Choc sur le système bancaire et les assurances escamoté par les comptabilités fausses et interventions d’urgence.

Tentative de retour forcé à la répression financière , on essaie de refaire un tour de manège ce qui rend le cercle encore plus vicieux. cercle vicieux.

Le Japon a déjà survécu à des chocs violents sur le yen et les taux il peut encore retarder les échéances.

Les vraies questions ne seront pas posées : le pays acceptera-t-il une austérité budgétaire minimale et une normalisation durable des taux, ou bien va-t-il choisir la voie de la monétisation massive et d’un yen très faible ?

Ni l’un ni l’autre. Entre les deux.

Note (1)

Les pertes latentes dissimulées dans le secteur bancaire et financier ne deviennent visibles que lorsqu’une banque est contrainte de lever des fonds.

Généralement, cela ne commence pas par l’émission d’obligations, mais par la contraction des passifs.

Si les dépôts se retirent, si le financement interbancaire se resserre ou si les emprunteurs utilisent leurs lignes de crédit en période de tensions, la banque a soudainement besoin de liquidités.

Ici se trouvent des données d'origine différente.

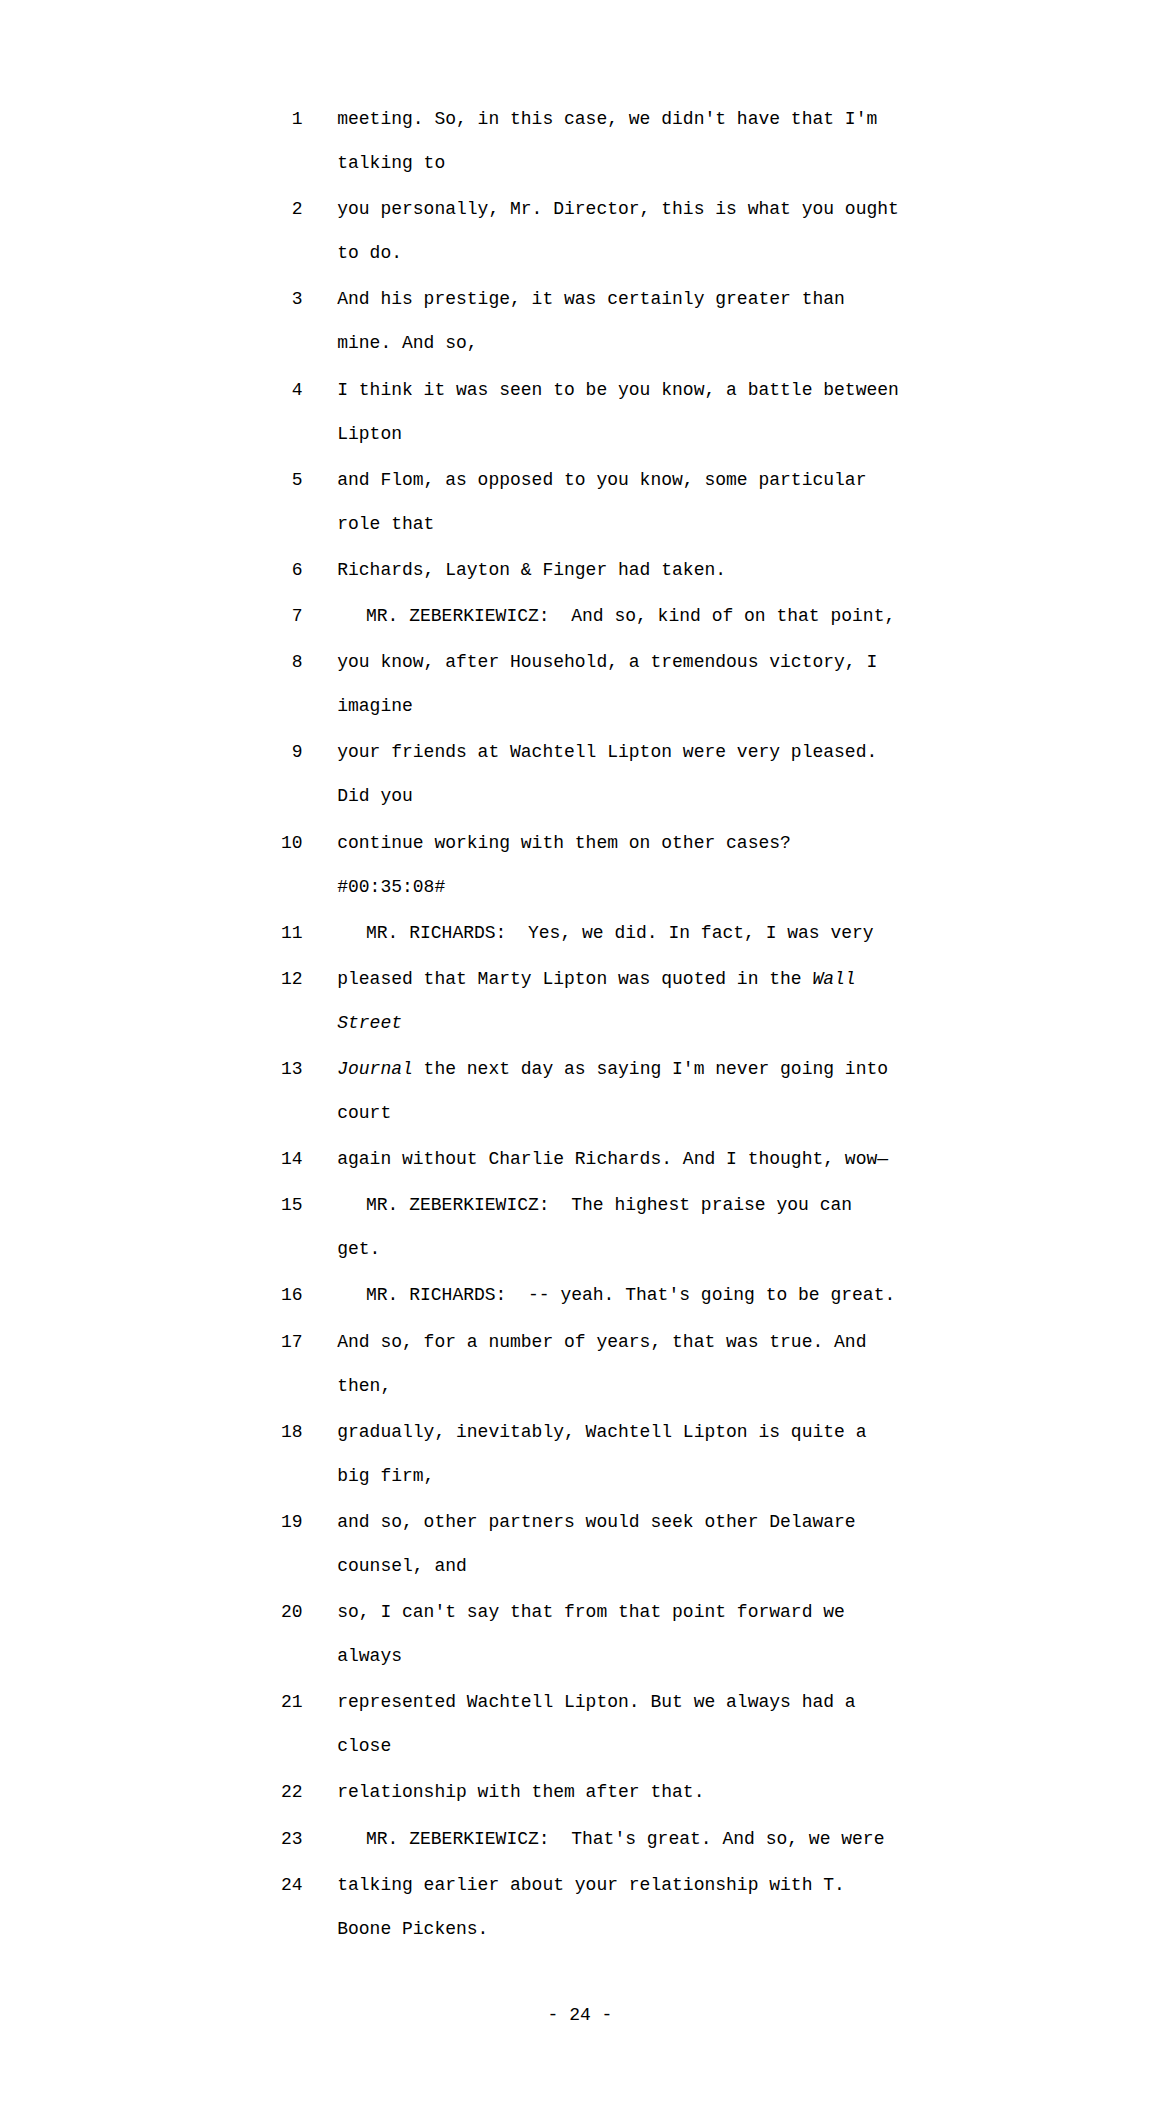| 1 | meeting. So, in this case, we didn't have that I'm talking to |
| 2 | you personally, Mr. Director, this is what you ought to do. |
| 3 | And his prestige, it was certainly greater than mine. And so, |
| 4 | I think it was seen to be you know, a battle between Lipton |
| 5 | and Flom, as opposed to you know, some particular role that |
| 6 | Richards, Layton & Finger had taken. |
| 7 | MR. ZEBERKIEWICZ: And so, kind of on that point, |
| 8 | you know, after Household, a tremendous victory, I imagine |
| 9 | your friends at Wachtell Lipton were very pleased. Did you |
| 10 | continue working with them on other cases? #00:35:08# |
| 11 | MR. RICHARDS: Yes, we did. In fact, I was very |
| 12 | pleased that Marty Lipton was quoted in the Wall Street |
| 13 | Journal the next day as saying I'm never going into court |
| 14 | again without Charlie Richards. And I thought, wow— |
| 15 | MR. ZEBERKIEWICZ: The highest praise you can get. |
| 16 | MR. RICHARDS: -- yeah. That's going to be great. |
| 17 | And so, for a number of years, that was true. And then, |
| 18 | gradually, inevitably, Wachtell Lipton is quite a big firm, |
| 19 | and so, other partners would seek other Delaware counsel, and |
| 20 | so, I can't say that from that point forward we always |
| 21 | represented Wachtell Lipton. But we always had a close |
| 22 | relationship with them after that. |
| 23 | MR. ZEBERKIEWICZ: That's great. And so, we were |
| 24 | talking earlier about your relationship with T. Boone Pickens. |
- 24 -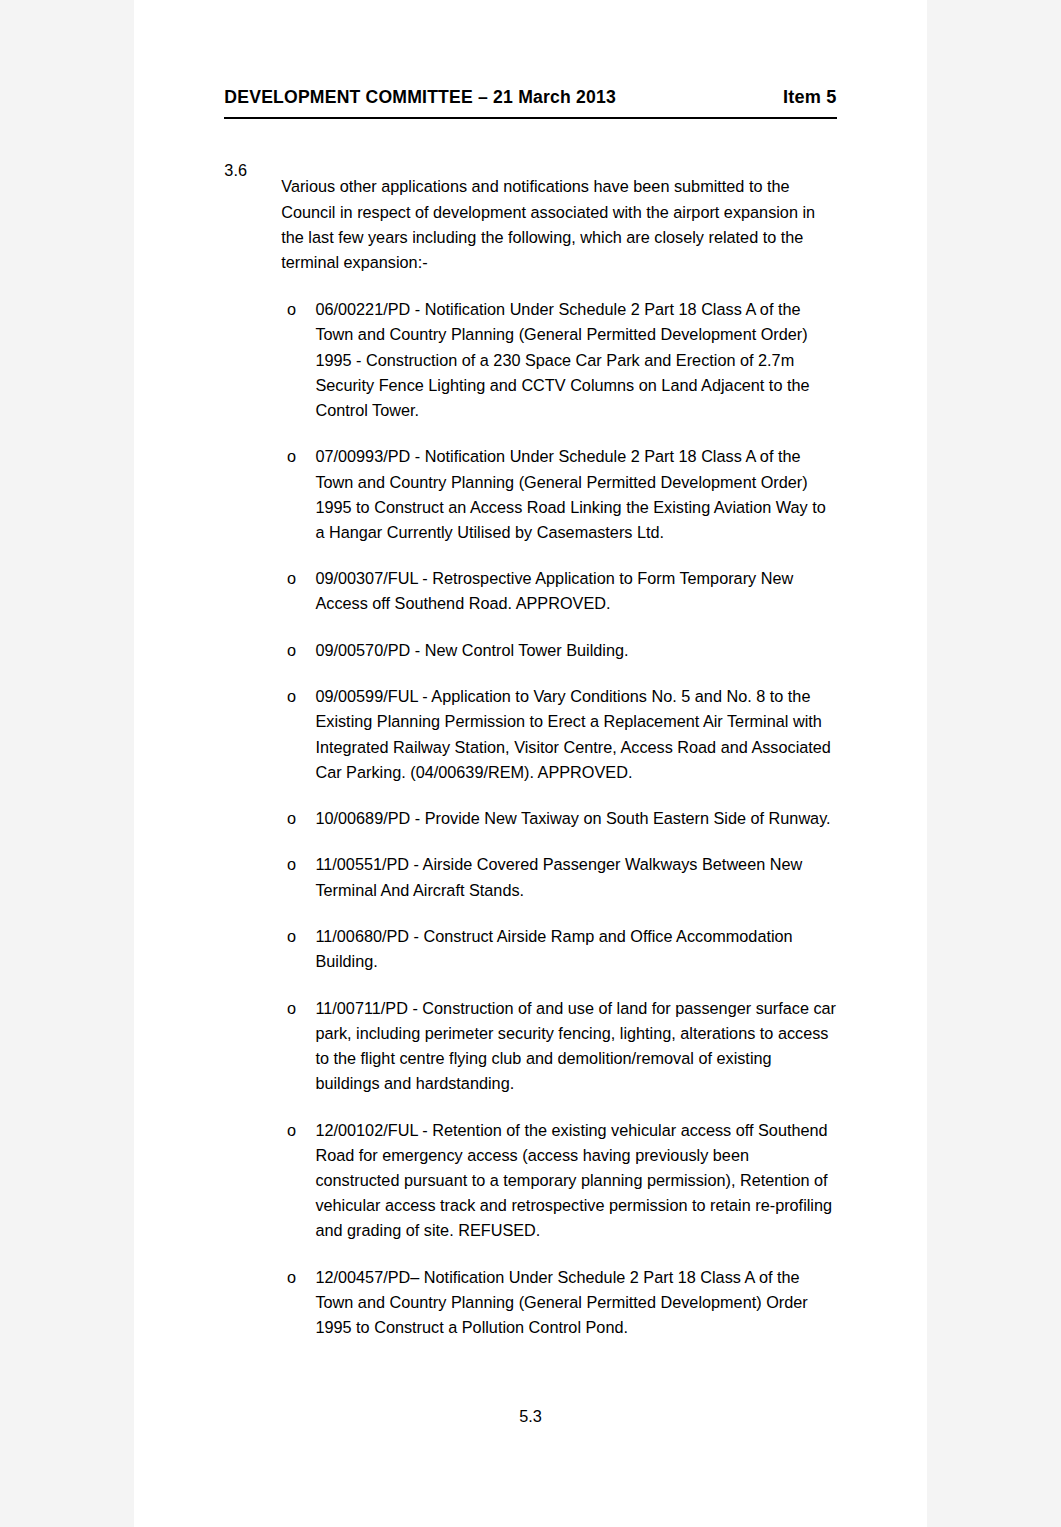DEVELOPMENT COMMITTEE – 21 March 2013 Item 5
3.6
Various other applications and notifications have been submitted to the Council in respect of development associated with the airport expansion in the last few years including the following, which are closely related to the terminal expansion:-
06/00221/PD - Notification Under Schedule 2 Part 18 Class A of the Town and Country Planning (General Permitted Development Order) 1995 - Construction of a 230 Space Car Park and Erection of 2.7m Security Fence Lighting and CCTV Columns on Land Adjacent to the Control Tower.
07/00993/PD - Notification Under Schedule 2 Part 18 Class A of the Town and Country Planning (General Permitted Development Order) 1995 to Construct an Access Road Linking the Existing Aviation Way to a Hangar Currently Utilised by Casemasters Ltd.
09/00307/FUL - Retrospective Application to Form Temporary New Access off Southend Road. APPROVED.
09/00570/PD - New Control Tower Building.
09/00599/FUL - Application to Vary Conditions No. 5 and No. 8 to the Existing Planning Permission to Erect a Replacement Air Terminal with Integrated Railway Station, Visitor Centre, Access Road and Associated Car Parking. (04/00639/REM). APPROVED.
10/00689/PD - Provide New Taxiway on South Eastern Side of Runway.
11/00551/PD - Airside Covered Passenger Walkways Between New Terminal And Aircraft Stands.
11/00680/PD - Construct Airside Ramp and Office Accommodation Building.
11/00711/PD - Construction of and use of land for passenger surface car park, including perimeter security fencing, lighting, alterations to access to the flight centre flying club and demolition/removal of existing buildings and hardstanding.
12/00102/FUL - Retention of the existing vehicular access off Southend Road for emergency access (access having previously been constructed pursuant to a temporary planning permission), Retention of vehicular access track and retrospective permission to retain re-profiling and grading of site. REFUSED.
12/00457/PD– Notification Under Schedule 2 Part 18 Class A of the Town and Country Planning (General Permitted Development) Order 1995 to Construct a Pollution Control Pond.
5.3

À ce stade, elle se trouve face à un dilemme : vendre des titres à perte ou les nantir à des valeurs de marché dépréciées.

Dans les deux cas, la valeur de marché cesse d’être théorique.

Une fois que les actifs sortent du bilan à leur prix actuel, les pertes deviennnent visibles, les fonds propres sont affectés, la confiance s’évanouit et le problème peut se propager en cascade à mesure que les contreparties et les déposants réagissent à cette nouvelle information.

C’est ainsi qu’un problème de non solvabilité masqué se transforme en un problème de solvabilité public et de confiance.